主なる病気(一) 脳疾患

之から主なる病気に就いてかいてみるが、近頃よく云はれるのは、若い者は肺病、年取った者は脳溢血と相場が決ってゐるやうだが、全くその通りであって、結核の方はかいたから、今度は脳溢血に就いて詳しくかいてみよう。抑々此病気は男女共壮年から老年にかけてのもので、人も知る如く発病するや頭脳朦朧、呂律が廻らず、重いのになると目まで冒されるが、此病気は半身不随に決ってゐるのである。之にも非常に重い軽いがあって、重いのになると手や指の節々まで硬直して自由が利かなくなり、足も歩けず、足首がブランとして着けなくなる。そうして先づ此病気の原因であるが、之は右か左の淋巴腺部に相当若い頃から固結(濁血の固まり)が出来、或程度に達するや、突如として浄化発生し、之が溶けて頭脳に向って溢血する。溢血するや忽ち反対側の方へ流下し、手足の関節部に固るので、その速さは数秒位であるから、アッといふ間もなく、実に恐ろしい病気である。その際濁血は脳内にも残り、それが脳的障碍を起すのである。

此病気も発病後何等手当もせず、自然に放っておけば、緩慢なる自然浄化によって十中八、九は全快するが、それを知らない為、慌てて医療を始め種々の手当を施すので、其為不治となったり、生命を失ふ事になるのである。言う迄もなく凡ゆる療法は固め方法であり、暫くの間は小康を得られるが、何れは必ず再発するのは衆知の通りである。それに引換え浄霊は溶かす方法であるから、早ければ一、二週間位、遅くも二、三ケ月位で快くなるが、医療を受けた場合は、二回目は数ケ月、三回目は数年位で治るのである。併し今までは浄霊を知る人は少ないから、色々な固め療法を施す結果、浄霊でもそれだけ時日がかかるので、つまり固った度合によって治るのに遅い速いがある訳である。

そうして此病気は重症になると一回目で死ぬ人も往々あるが、軽症は一旦小康を得ても暫くしてから二回、三回と起る事になるのが殆んどで、そうなったら先づ助からないと思っていい。処が医学では一回目の発病後少し快くなると、二回目の発病を恐れて極力身体を動かさないやうにし、食餌も非常に減らすが、之は弱らす為であって、弱る程浄化が起らないからである。そのやうにしてどうやら命だけ繋いでゐる人も世間には随分あるやうで、之なども医学の無力を表白してゐる以外の何物でもないのである。右は普通の脳溢血であるが、稀には逆中風というのがある。(之は私が付けた病名である)それは脳に向って溢血しないで、逆に下降する為、脳には異状はないが、片方の手足が不随となる症状である。然し之は割合治りいいものであるが、医師は此病原は全然分らないとみえて、不得要領の説明でお茶を濁してゐるやうである。然し之なども放っておけば、割合順調に治るものである。

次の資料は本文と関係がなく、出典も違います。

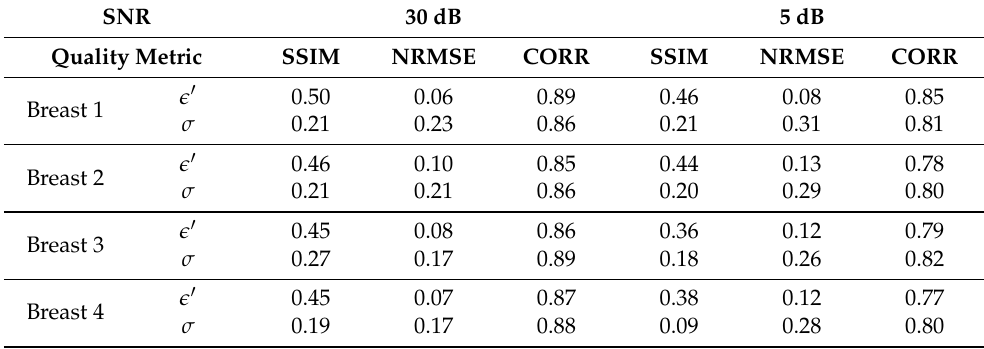
Table 6. Quality metrics for retrieved maps of Figure 10 in the case of high and low noise. SNR 30 dB 5 dB Quality Metric SSIM NRMSE CORR SSIM NRMSE CORR (cid:101) Breast 1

次に脳膜炎であるが、之は子供に多い病気で、症状は高熱と前頭部の激痛と、眩くて目が開けられないのが特徴であって、此事を知ってゐれば素人でも診断はつく筈である。勿論浄霊によれば一週間位で全治すると共に、よく曰はれる予後白痴、不具などには絶対ならないばかりか、寧ろ病気前より頭がよくなり、児童など学校の成績も丸で異ってくる。此理由は医療は毒素を固める為脳の活動を阻害するが、浄霊は溶かして出して了ふからである。又脳溢血に似たものに脳卒中といふのがある。之は突発的であって、発病するや数秒又は数分で死ぬといふ最も恐るべき病気で、昔ハヤウチカタルといったのが之である。原因は首の周囲の凝り即ち固結毒素が或程度を越えると血管が強圧され、送血が急に停まり、アッといふ間に彼の世往となるのである。従ってその固結を溶かして了へば安心だが、それが不可能である為恐ろしがられたのである。処が幸ひなる哉、此浄霊法が現はれた以上、最早簡単に予防出来る事になったのである。

次に近来流行の日本脳炎であるが、之は五才以上十才位迄の子供に多い病気で、医学では蚊の媒介が原因としてゐるが、之は間違ひであって、本当は夏日炎天下に頭を晒す為、その刺戟によって首、肩、背部一面にある毒素は、忽ち頭脳目掛けて集注する。その際延髄部を見れば、棒の如き固結があるからよく分る。故に浄霊の場合之を溶かすのを専一とするが、後から後から集注して来るので、随分根気よく行らねばならないが、普通数時間乃至十数時間で、大抵は好転し始めるものである。その際溶けた液体毒素は頭脳を突き抜け、目や鼻から多量の血膿となって出るが、之も出るだけ出れば全治するのであるから、割合簡単で、今迄の経験上命に関はる事など殆んどないのである。之も脳膜炎と同様、予後は頭脳明晰となり、不具には決してならないから安心して可なりである。又之に似た病気に脳脊髄膜炎がある。之も発病するや延髄部に棒状な固りが出来、首の運動が不能となって、作りつけの人形のやうになるからよく分る。つまり此病気は日本脳炎の手前と思えばいい。之も浄霊によれば簡単に治るが、医療では固める結果反って重症となり、生命の危険にまで及ぶのである。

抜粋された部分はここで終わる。